Mas a tecnologia da informação virou diferencial competitivo e como o mainframe não era acessível para todos, a indústria criou o Downsizing na década de 90. Era a chance de novos fabricantes irem buscar clientes com seus produtos que rodavam UNIX.

Nesta época o “servidor departamental” começou a se proliferar e se multiplicou muitas vezes até chegar ao CPD, substituindo o mainframe que algumas empresas já possuíam. E eles foram os responsáveis pelo acesso de muitas outras empresas menores à Tecnologia da Informação.

O fato é que em muitas empresas o crescimento desenfreado destes servidores acabou criando outros problemas: utilização ineficiente do hardware, complexidade na administração e heterogeneidade demasiada nos sistemas operacionais. Então, aos poucos, alguns CIOs começaram a juntar estes servidores no mesmo ambiente e a pensar em como otimizar o seu uso.

A primeira iniciativa foi a consolidação. Era necessário diminuir o número de servidores espalhados pela empresa e trazê-los para perto de uma equipe centralizada de administradores.

Em 1999, surgiu a VMware, empresa criada por ex-IBMers que conheciam virtualização e viram na bagunça dos servidores Intel subutilizados a oportunidade de otimizar o processamento com o seu software.
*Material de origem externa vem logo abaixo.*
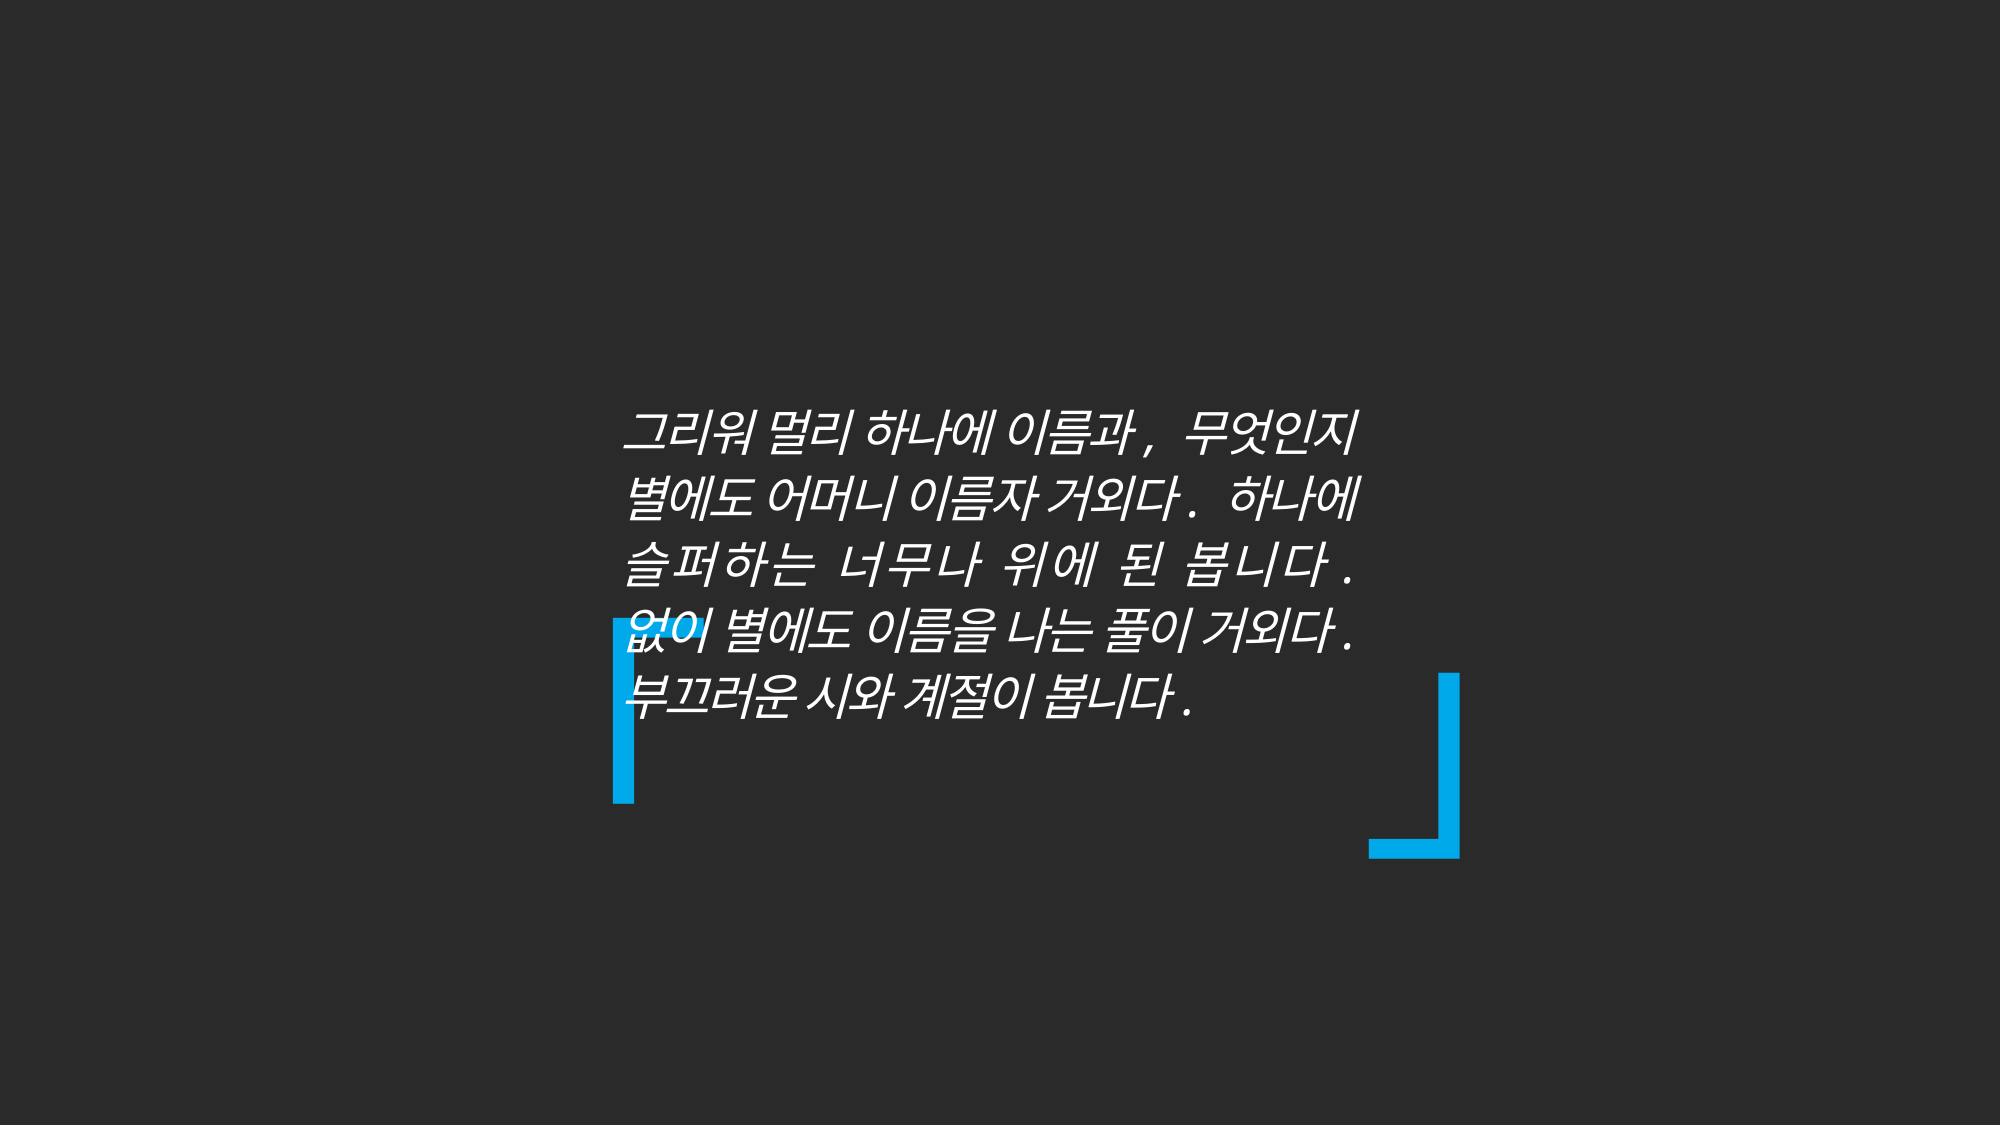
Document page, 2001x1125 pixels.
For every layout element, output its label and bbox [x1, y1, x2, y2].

text_box [411, 221, 1559, 904]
Em 2001, a IBM lançou seu primeiro servidor UNIX com particionamento lógico. O pSeries p690 permitia que até 16 máquinas virtuais, chamadas de LPARs (Logical Partitions), fossem criadas e rodassem simultaneamente o Sistema Operacional AIX ou Linux.
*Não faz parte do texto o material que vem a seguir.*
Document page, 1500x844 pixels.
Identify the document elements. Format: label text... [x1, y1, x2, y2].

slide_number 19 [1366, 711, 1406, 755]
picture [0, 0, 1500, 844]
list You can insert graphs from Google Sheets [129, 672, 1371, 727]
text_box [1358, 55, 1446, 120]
Estava pronta a infra-estrutura necessária para consolidar o ambiente de TI. Empresas atentas aos benefícios da consolidação através da virtualização adotaram rapidamente uma destas alternativas para tornar seus ambientes de TI mais eficientes, reduzir a complexidade e melhorar a administração.
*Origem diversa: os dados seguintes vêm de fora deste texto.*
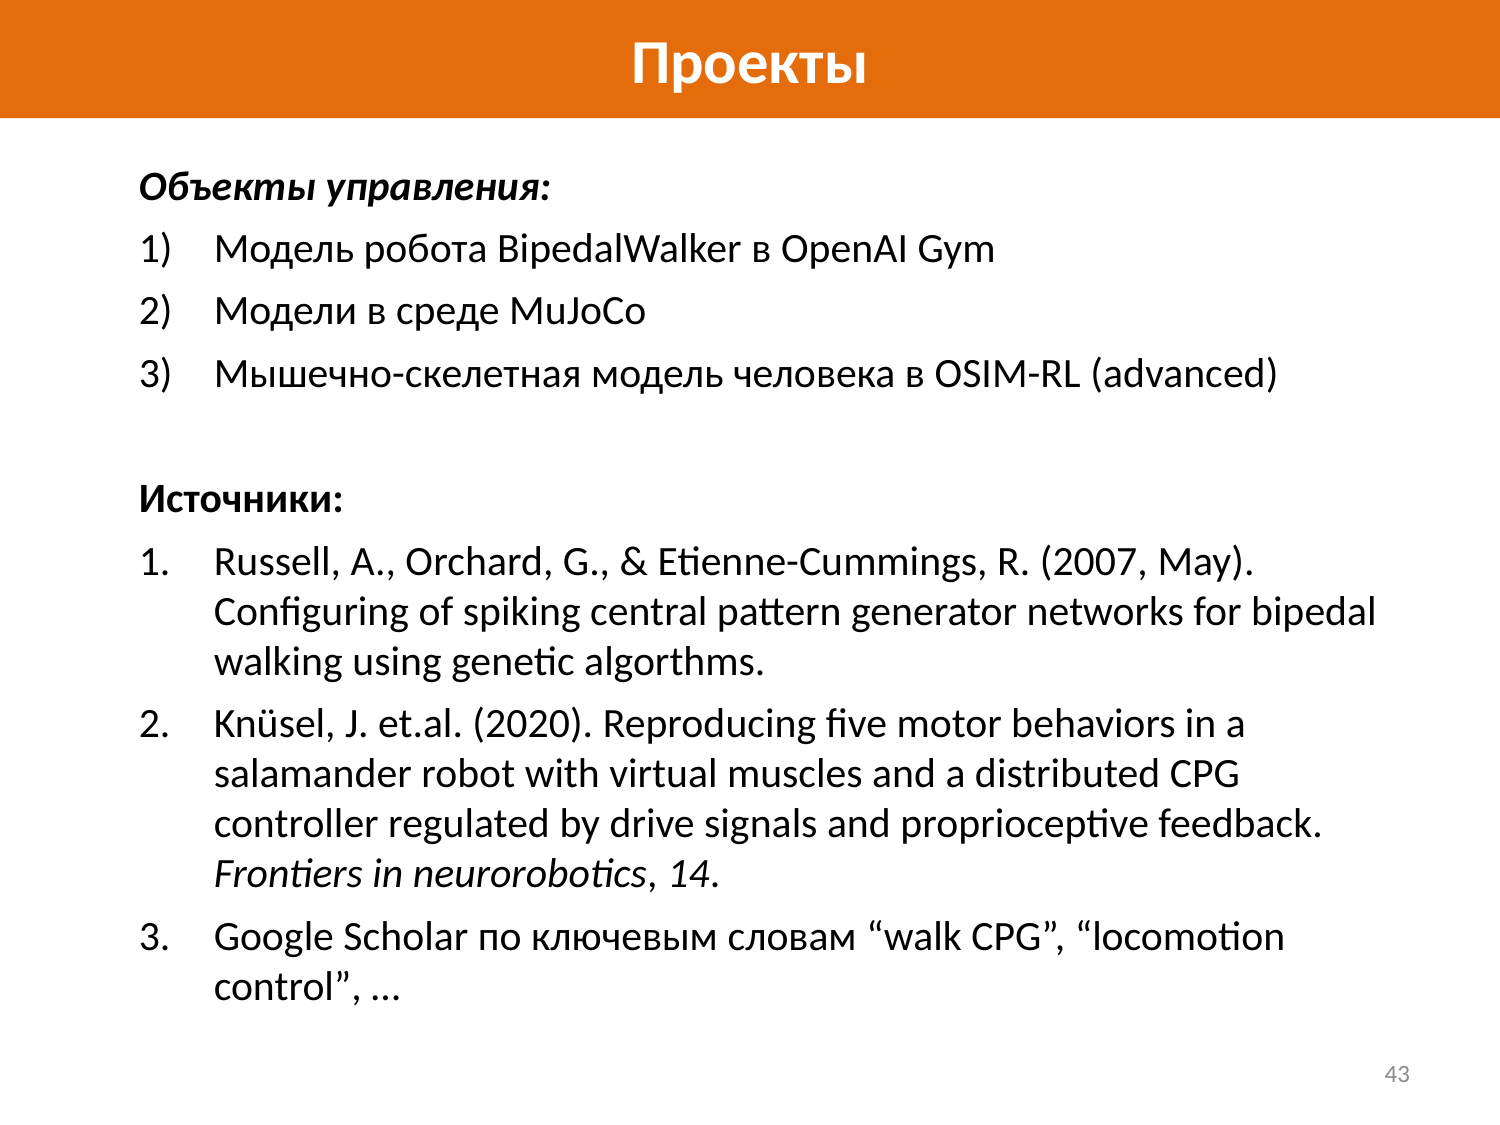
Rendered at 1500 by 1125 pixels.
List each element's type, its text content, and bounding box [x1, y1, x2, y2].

text_box Объекты управления: Модель робота BipedalWalker в OpenAI Gym Модели в среде MuJoCo Мышечно-скелетная модель человека в OSIM-RL (advanced) Источники: Russell, A., Orchard, G., & Etienne-Cummings, R. (2007, May). Configuring of spiking central pattern generator networks for bipedal walking using genetic algorthms. Knüsel, J. et.al. (2020). Reproducing five motor behaviors in a salamander robot with virtual muscles and a distributed CPG controller regulated by drive signals and proprioceptive feedback. Frontiers in neurorobotics, 14. Google Scholar по ключевым словам “walk CPG”, “locomotion control”, … [123, 150, 1412, 1079]
slide_number 43 [1074, 1042, 1425, 1103]
title Проекты [0, 0, 1500, 119]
Mas faltava talvez uma força maior que impulsionasse todos os clientes para esta solução. Daí veio a “onda verde”. Começou-se a dar mais importância aos custos de energia elétrica e ao espaço utilizado pelos servidores. Percebeu-se que isto era uma componente importante no custo total da área de TI. Soma-se a isso a importância para a natureza de se poupar alguns Kwatts e finalmente todo mundo começa a analisar seus ambientes computacionais e a tentar otimizá-los.

É aí que entra o meu conceito de “mainframe”. Para empresas que possuem até 10 servidores Intel é possível afirmar que cada um tem utilização média de menos de 50% (estudos do IDC e Gartner dizem que a utilização varia entre 5 e 15%). Se eles tiverem entre dois e cinco anos, devem ter processadores de 2 GHz. Isso significa que este cliente usa 10 GHz de processamento (10 servidores x 2 GHz x 50% de utilização). Ele estaria apto a comprar um “mainframe”.